Friday night was Sheer City in Newtown: a long-form rave attracting local and international acts that stretched into 6am. We didn’t make it to the end, but we got a taste. Where else in this city do you encounter such diversity in one room – an award-winning art-fair artist dancing alongside a street crew from Brixton, united by the same sound, the same floor?

Clubbing hotbed of Newtown

Newtown is a hotbed of clubs. Its warehouses, courtyards and alleyways are perfectly suited to nightlife. No residents to complain about noise. On Friday nights, doorways glow, bouncers appear and after 11, the district takes on an entirely different life – one that runs deep into morning. It’s also a space that gets no official recognition as a nightlife district.

Saturday night took us to a private party on a rooftop in Braam with a DJ lineup to rival a festival, the city stretched ahead of us. Nearby, The Beach was lit up, and joyful. A few days later it was back to Braam, in black tie and evening dress for the opening of Hugh’s, a new jazz club that will restore live music to the city in a way that feels both elegant and urgently necessary.

Hugh’s Jazz Club in Braamfontein. (Photo: Supplied / Ryan Enslin)
Hugh’s Jazz Club in Braamfontein. (Photo: Supplied / Ryan Enslin)

It all felt like a jolt of very good electricity.

Which made me wonder: does everyone in Johannesburg know this version of the place? Does anyone truly grasp its potential?

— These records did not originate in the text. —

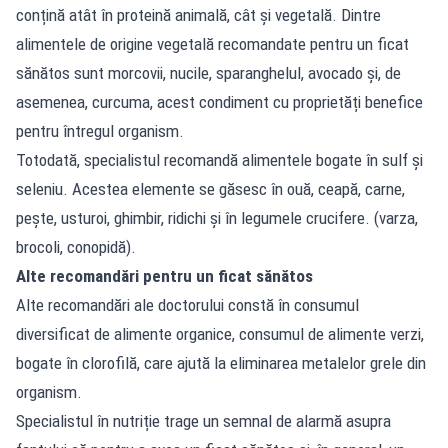
conțină atât în proteină animală, cât și vegetală. Dintre
alimentele de origine vegetală recomandate pentru un ficat
sănătos sunt morcovii, nucile, sparanghelul, avocado și, de
asemenea, curcuma, acest condiment cu proprietăți benefice
pentru întregul organism.
Totodată, specialistul recomandă alimentele bogate în sulf și
seleniu. Acestea elemente se găsesc în ouă, ceapă, carne,
pește, usturoi, ghimbir, ridichi și în legumele crucifere. (varza,
brocoli, conopidă).
Alte recomandări pentru un ficat sănătos
Alte recomandări ale doctorului constă în consumul
diversificat de alimente organice, consumul de alimente verzi,
bogate în clorofilă, care ajută la eliminarea metalelor grele din
organism.
Specialistul în nutriție trage un semnal de alarmă asupra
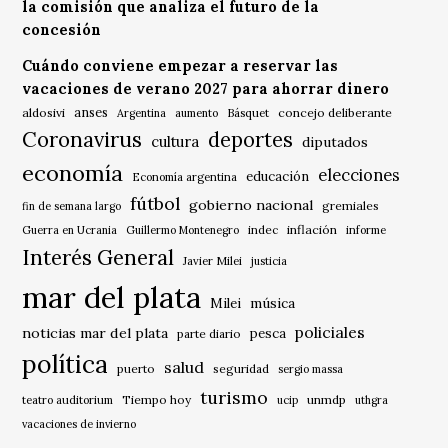
la comisión que analiza el futuro de la
concesión
Cuándo conviene empezar a reservar las
vacaciones de verano 2027 para ahorrar dinero
anses
aldosivi
Básquet
concejo deliberante
Argentina
aumento
Coronavirus
deportes
cultura
diputados
economía
elecciones
educación
Economía argentina
fútbol
gobierno nacional
gremiales
fin de semana largo
indec
inflación
Guerra en Ucrania
Guillermo Montenegro
informe
Interés General
Javier Milei
justicia
mar del plata
música
Milei
policiales
noticias mar del plata
pesca
parte diario
política
salud
puerto
seguridad
sergio massa
turismo
Tiempo hoy
unmdp
teatro auditorium
ucip
uthgra
vacaciones de invierno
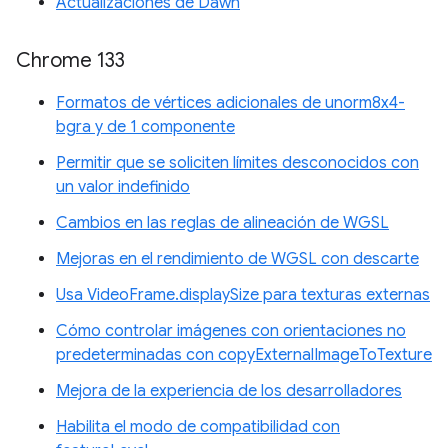
Actualizaciones de Dawn
Chrome 133
Formatos de vértices adicionales de unorm8x4-
bgra y de 1 componente
Permitir que se soliciten límites desconocidos con
un valor indefinido
Cambios en las reglas de alineación de WGSL
Mejoras en el rendimiento de WGSL con descarte
Usa VideoFrame.displaySize para texturas externas
Cómo controlar imágenes con orientaciones no
predeterminadas con copyExternalImageToTexture
Mejora de la experiencia de los desarrolladores
Habilita el modo de compatibilidad con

There’s been so much talk about the mayoral race this year – but that’s really only the daytime mayor. Johannesburg needs a night-time mayor. Someone tasked with thinking about what happens when the city changes character. How people move. How streets should be lit. How culture, safety, transport and joy intersect after dark. How Joburg has something to share with the world.

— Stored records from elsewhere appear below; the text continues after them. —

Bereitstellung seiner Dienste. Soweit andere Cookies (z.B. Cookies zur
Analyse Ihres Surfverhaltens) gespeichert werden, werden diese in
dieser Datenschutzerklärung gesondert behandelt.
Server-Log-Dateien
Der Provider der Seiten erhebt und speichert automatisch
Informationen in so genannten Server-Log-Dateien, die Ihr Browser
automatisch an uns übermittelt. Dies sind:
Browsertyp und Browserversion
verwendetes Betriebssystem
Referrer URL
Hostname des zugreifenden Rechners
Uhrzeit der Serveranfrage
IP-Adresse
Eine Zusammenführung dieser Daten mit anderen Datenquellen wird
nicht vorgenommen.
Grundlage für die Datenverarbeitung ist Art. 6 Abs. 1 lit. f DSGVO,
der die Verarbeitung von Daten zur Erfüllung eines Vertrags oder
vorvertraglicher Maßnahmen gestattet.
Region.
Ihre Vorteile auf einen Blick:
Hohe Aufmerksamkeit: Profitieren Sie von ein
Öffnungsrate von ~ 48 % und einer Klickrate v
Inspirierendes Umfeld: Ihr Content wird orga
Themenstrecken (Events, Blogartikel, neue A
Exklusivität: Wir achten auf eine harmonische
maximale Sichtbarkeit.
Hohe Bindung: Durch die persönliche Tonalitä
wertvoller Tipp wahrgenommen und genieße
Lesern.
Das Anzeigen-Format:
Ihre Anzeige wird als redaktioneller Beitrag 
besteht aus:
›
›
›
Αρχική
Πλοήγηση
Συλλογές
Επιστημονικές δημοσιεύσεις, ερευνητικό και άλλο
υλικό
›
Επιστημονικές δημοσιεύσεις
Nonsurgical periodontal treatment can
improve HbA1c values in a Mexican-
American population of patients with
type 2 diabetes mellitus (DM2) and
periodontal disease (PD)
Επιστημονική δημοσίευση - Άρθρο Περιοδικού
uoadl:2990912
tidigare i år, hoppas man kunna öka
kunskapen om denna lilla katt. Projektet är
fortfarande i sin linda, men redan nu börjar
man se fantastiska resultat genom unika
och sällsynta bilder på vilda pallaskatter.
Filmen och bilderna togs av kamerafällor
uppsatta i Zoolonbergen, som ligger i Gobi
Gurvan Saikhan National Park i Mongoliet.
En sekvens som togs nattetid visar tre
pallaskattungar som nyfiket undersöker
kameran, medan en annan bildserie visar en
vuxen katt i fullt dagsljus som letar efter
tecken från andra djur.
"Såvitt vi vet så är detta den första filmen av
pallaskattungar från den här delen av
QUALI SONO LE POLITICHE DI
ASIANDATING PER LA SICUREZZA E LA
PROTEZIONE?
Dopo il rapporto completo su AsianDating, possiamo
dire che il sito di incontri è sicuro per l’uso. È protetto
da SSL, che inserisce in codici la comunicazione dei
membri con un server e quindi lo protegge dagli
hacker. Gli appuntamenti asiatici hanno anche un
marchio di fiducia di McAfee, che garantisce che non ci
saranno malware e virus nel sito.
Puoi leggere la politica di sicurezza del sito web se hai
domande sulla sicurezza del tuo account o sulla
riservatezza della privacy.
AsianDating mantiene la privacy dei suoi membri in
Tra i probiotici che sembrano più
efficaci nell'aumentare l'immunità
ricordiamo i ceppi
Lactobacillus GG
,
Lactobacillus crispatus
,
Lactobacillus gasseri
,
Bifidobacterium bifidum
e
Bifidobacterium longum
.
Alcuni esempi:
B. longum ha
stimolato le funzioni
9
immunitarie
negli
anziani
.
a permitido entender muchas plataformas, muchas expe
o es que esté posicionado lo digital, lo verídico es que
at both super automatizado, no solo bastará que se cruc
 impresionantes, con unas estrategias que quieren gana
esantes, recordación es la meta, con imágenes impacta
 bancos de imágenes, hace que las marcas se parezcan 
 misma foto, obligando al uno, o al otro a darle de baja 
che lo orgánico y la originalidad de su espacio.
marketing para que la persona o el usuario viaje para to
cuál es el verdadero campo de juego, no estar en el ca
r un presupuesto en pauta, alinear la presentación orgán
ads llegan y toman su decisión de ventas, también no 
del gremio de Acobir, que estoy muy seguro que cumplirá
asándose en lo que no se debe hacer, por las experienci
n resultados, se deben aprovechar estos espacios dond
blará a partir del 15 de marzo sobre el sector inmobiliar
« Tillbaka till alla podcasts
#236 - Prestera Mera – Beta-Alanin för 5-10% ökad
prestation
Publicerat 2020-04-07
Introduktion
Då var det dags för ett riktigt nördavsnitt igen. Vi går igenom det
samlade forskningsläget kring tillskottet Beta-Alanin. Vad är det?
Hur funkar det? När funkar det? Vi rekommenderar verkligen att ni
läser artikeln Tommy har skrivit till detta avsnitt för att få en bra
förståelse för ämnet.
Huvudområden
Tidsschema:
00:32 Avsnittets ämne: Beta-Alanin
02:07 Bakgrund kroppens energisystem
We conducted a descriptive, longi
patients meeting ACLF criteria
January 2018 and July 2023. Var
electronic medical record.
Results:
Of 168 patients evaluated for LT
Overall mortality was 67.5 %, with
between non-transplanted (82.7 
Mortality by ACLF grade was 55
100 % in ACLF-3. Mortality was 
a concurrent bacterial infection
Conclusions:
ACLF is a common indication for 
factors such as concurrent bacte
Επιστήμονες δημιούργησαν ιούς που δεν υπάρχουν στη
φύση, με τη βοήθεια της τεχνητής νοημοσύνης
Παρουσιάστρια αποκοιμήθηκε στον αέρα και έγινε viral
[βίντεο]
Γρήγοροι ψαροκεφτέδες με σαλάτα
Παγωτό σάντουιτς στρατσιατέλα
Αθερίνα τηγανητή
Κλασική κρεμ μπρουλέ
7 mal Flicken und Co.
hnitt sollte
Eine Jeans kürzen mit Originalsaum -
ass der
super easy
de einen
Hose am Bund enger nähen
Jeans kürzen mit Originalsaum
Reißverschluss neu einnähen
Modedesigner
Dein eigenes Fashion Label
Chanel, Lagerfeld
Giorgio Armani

Because if you want to understand this city – you also have to meet it at night.

Here are five things on my radar this week.

1. Dig deeper into the city’s nocturnal pulse with short interviews featuring Sheer City nightlife curators Lelowhatsgood and Richard Marshall.

2. Catch the riveting exhibition Residuals – A Study in Flesh, Form and Fracture by Thokozani Mthiyane at Asisebenze Art Gallery, opposite the Rand Club. Walking the city during Covid, Mthiyane documented encounters with young men caught in the grip of Nyaope addiction – the work is unflinching, human and deeply affecting.

3. Joburg Ballet marks its 25th anniversary in 2026 with a brand-new staging of Giselle at Joburg Theatre from Thursday, 12 February to Sunday, 15 February 2026. Sublime, heart-rending and romantic, Giselle remains one of classical ballet’s most demanding and beloved works.

4. Do Valentine’s Day, your way. Coupled up, flying solo or keen to mingle? Browse our Valentine’s event list — from denim-inspired gatherings to soul music sessions and symphonic evenings.

5. Books and coffee are an unbeatable pairing. Read the roundup of the best spots in Joburg where great reads meet even better brews. DM

Laurice Taitz-Buntman is an avowed urbanist and the founder of Johannesburg In Your Pocket, a city guide and media platform dedicated to reframing Johannesburg through storytelling, travel and urban experience.